=== Provided passage ===

If you feel it’s too high, just use +50% instead of x2 for beam weapons; +9 for pistols and +18 for rifles doesn’t seem wrong. The rest are quite possible, even routine.

Rapid Fire

The final category of bonuses tend to come from rapid fire. I’ve used a couple of really nice house rules for this one, the best of which is “bonus of half the SSR for shots fired.” This has a few advantages that I won’t go into here. But it produces values that look like the chart to the right.

In practice, I’ve seen three rates of fire, using this rule or no. Single shots, three shots, and ‘full-auto.’ So you get no bonus for the first, +1 for the second. Full auto tends to be “military weapons with rifle cartridges” at +2, “SMGs and 3-rounds with buckshot” at +3 and “OMG gatling guns!” at +4.

So just write down the bonus you get for whatever maximum rate fire you can eke out. It, again, makes things simple: Single shots and double-taps are no bonus. Three-round or four-round bursts are +1. Then you need to write down your personal value for “many shots.” That’s it. Yes, this ignores things like Fanning and other high-speed semi-auto stuff, but I’ve never seen those used in play. Others’ may have, so YMMV.

This again takes the existing GURPS rules for RoF and tweaks them, but this one is for the better, I think. The progression above fits better with how GURPS calculates weapon fire spread.


GURPS posture penalties are really designed around melee fighters. It assigns a -4 to attack from lying down, and no penalty to attack while standing.

Ranged modifiers require a bit more parsing. There are no bonuses or penalties for Attacking due to posture. Defenses are as-written. Target applies to attacks against the torso, groin, or legs (not skull, face, or arms) from most angles.

So pretty much you can just simplify and say that shooting a non-standing target is at an extra -2 for normally unpenalized attacks, but vitals and head are the same penalty, so you might as well shoot head. That turns the three-stage hit-location into

  • -2 Torso on prone foe
  • -2 Arms on prone foe
  • -4 “Head” on prone foe, and don’t bother with vitals
  • -8 Skull on prone foe

Being prone makes it easier to brace, but that’s not really reflected in the rules anywhere. I’d personally allow a two-handed firearm to claim the +2 for Committed and Braced without a sling while prone.

Parting Shot

This short checklist is designed to be fast and get you in the right ballpark. It’s supposed to blaze past the “fiddle” and get you to rolling dice. It’s a blend of generic difficulty modifiers and categories of “close enough.”

This one isn’t fiddly realism. It’s a close-enough blend of enough divisions to provide distinction between skill levels and weapon types, with enough consolidation that the GM and novice players can not have to figure penalties for each individual attack. 

Consider that for range bands, mostly players and bad guys tend to cluster in groups for range. “Punching in the face, with interspersed gunfire” is no penalty. Can close distance with a move at 15 feet or so is actually about the typical distance for low-light noir conflict. Within a small room? Also common. Beyond that tends to be “supporting fire” in the games I’ve played. So once you establish a range band, exceptions will tend to be only made for “crazy guy is running in to use the melee weapon he paid a lot of points for.”

=== Raw data ===

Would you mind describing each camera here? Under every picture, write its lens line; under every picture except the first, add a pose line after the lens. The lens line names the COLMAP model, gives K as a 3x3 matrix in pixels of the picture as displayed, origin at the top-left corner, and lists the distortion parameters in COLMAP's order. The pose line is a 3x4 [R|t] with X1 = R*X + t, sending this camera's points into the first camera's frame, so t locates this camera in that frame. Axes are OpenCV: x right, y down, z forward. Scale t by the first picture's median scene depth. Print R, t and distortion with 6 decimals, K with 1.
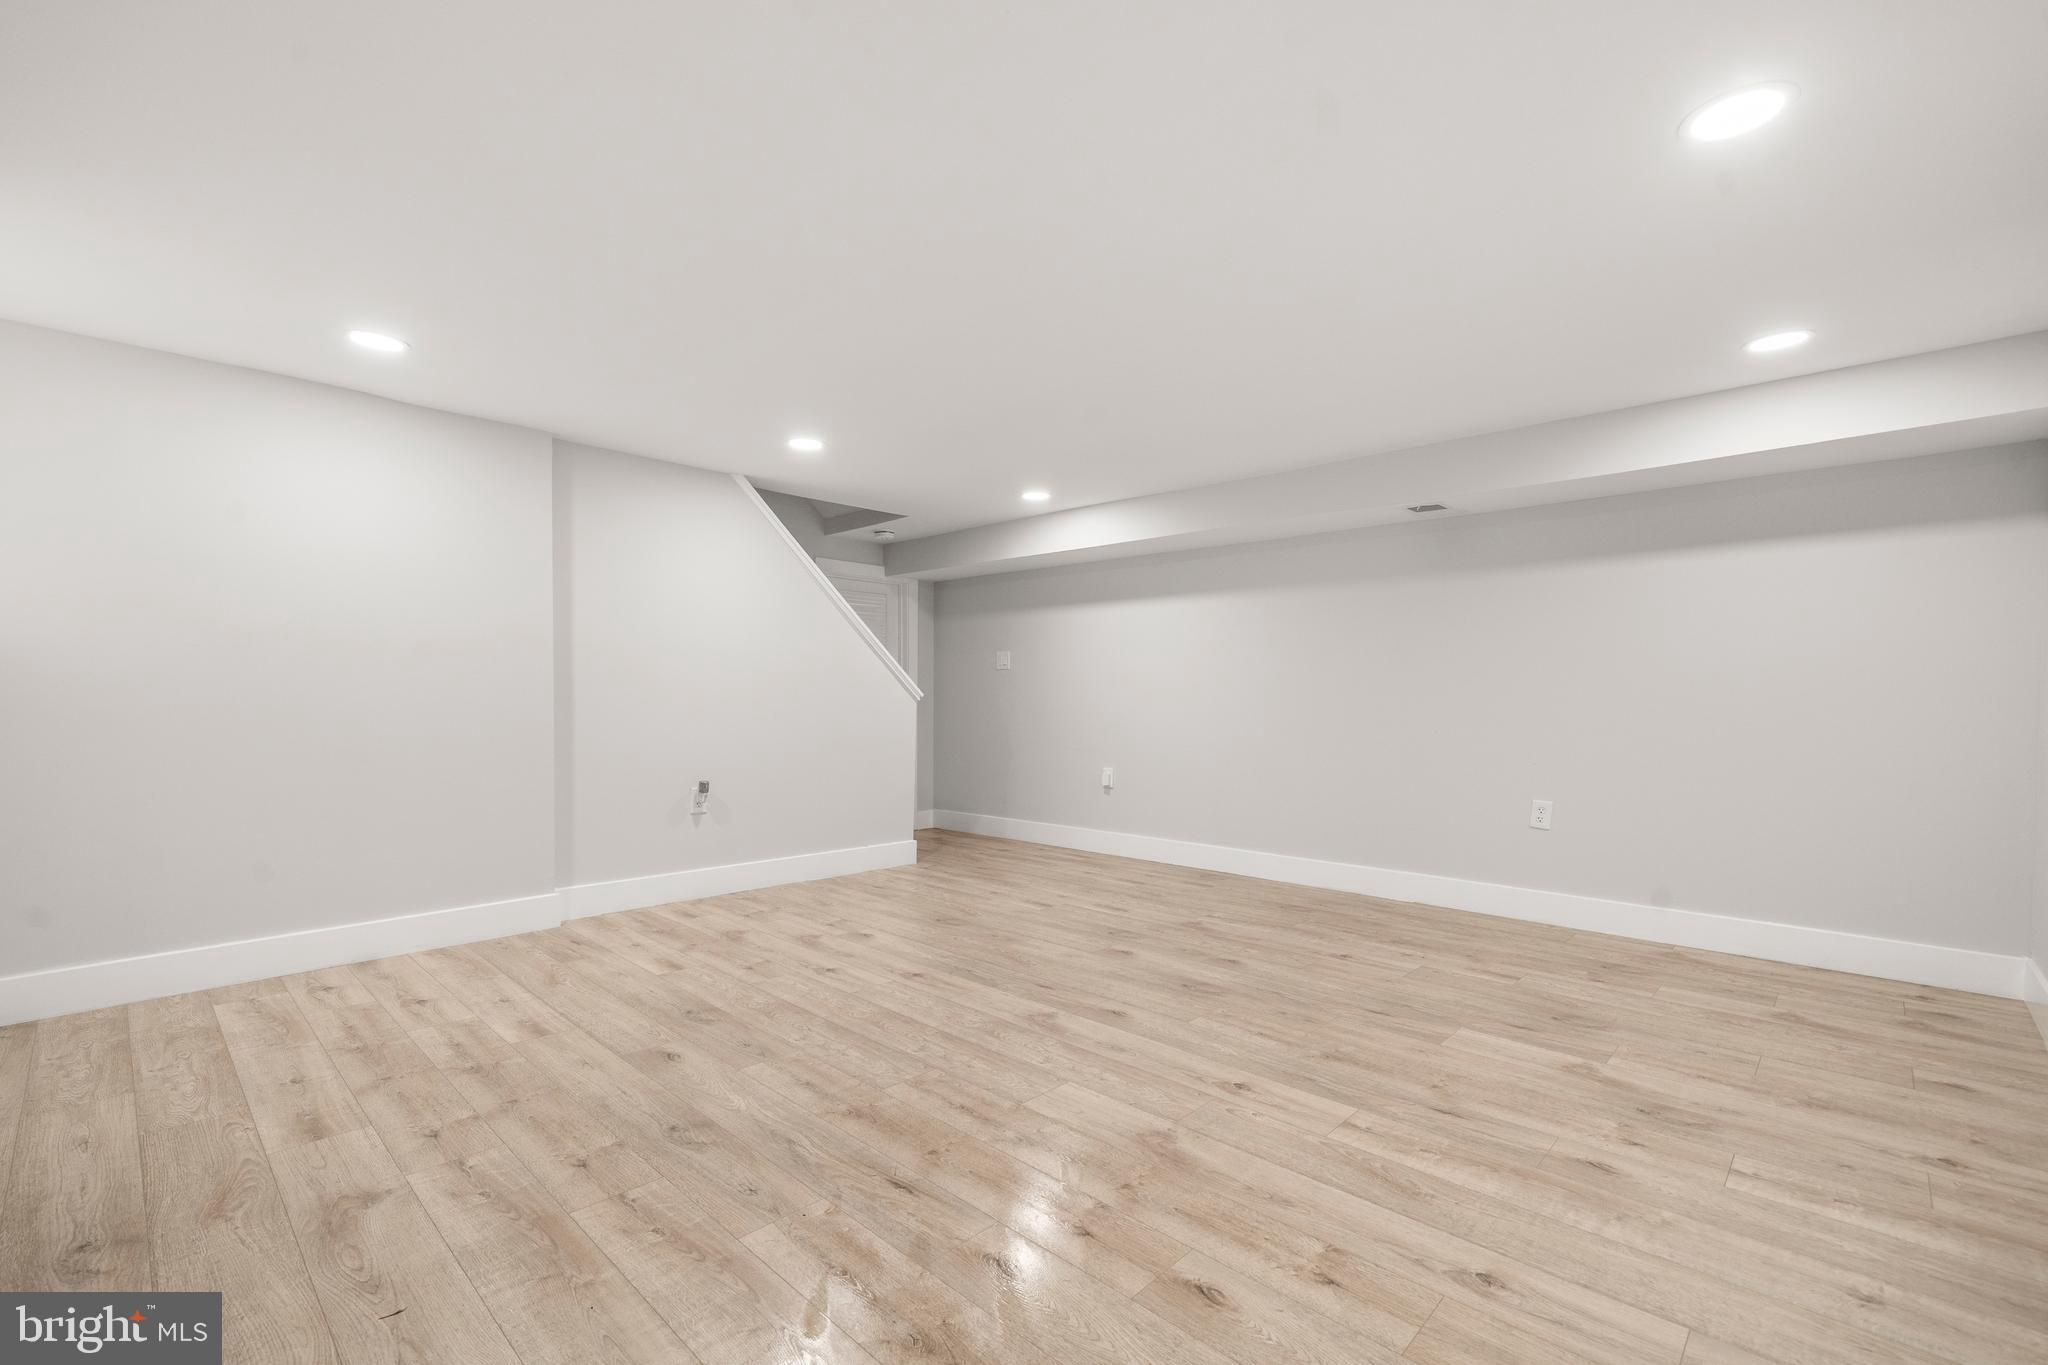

===

**What you will do**.
A) Transcribe the section of the GURPS shooting passage that begins with the words containing "Being prone makes" and ends with "sling while prone.".
B) Write the next part of the GURPS shooting passage, starting immediately after its final sentence.

**Activity answers**.
A)
Being prone makes it easier to brace, but that’s not really reflected in the rules anywhere. I’d personally allow a two-handed firearm to claim the +2 for Committed and Braced without a sling while prone.

B)
The rest? Few enough choices to matter. Distraction level/environment is like BAD (Basic Abstract Difficulty) from GURPS Action, and will tend to apply to everyone.

Quickly, though, it should be as fast as the following. 

  • Range band (and that will tend to be ‘in close combat’ and ‘everyone else’)
  • Distraction and environment (open, moderate, hard, what are you thinking?)
  • Bonus: Maneuver (regular or committed for +2 attack and -2 to all defenses)
  • Bonus: Number of Shots (one, three for +1, many for usually +2 or +3)
  • Bonus: Aim (single bonus or double for all-the-time-you-need shots)
  • Hit location (torso, limbs, x3 damage, x4 damage/chinks)

The first two (bold) more or less applying to everyone in the combat at once. The Aim option only applies to those that wish to burn a turn aiming. The rest are individual choices, and will tend to have favorite choices by player. Higher skill guys will tend to shoot for the vitals/head (-4) using three shots (+1) when they can, etc. Sure you can mix it up, but skilled fighters tend to be trained fighters, and training often says “do this this way every time for best effect.” 

The key is to avoid analysis paralysis. Enough choices to be interesting, minimal look-ups and calculation (including ‘how far away am I from target X? How about target Y?’) in play.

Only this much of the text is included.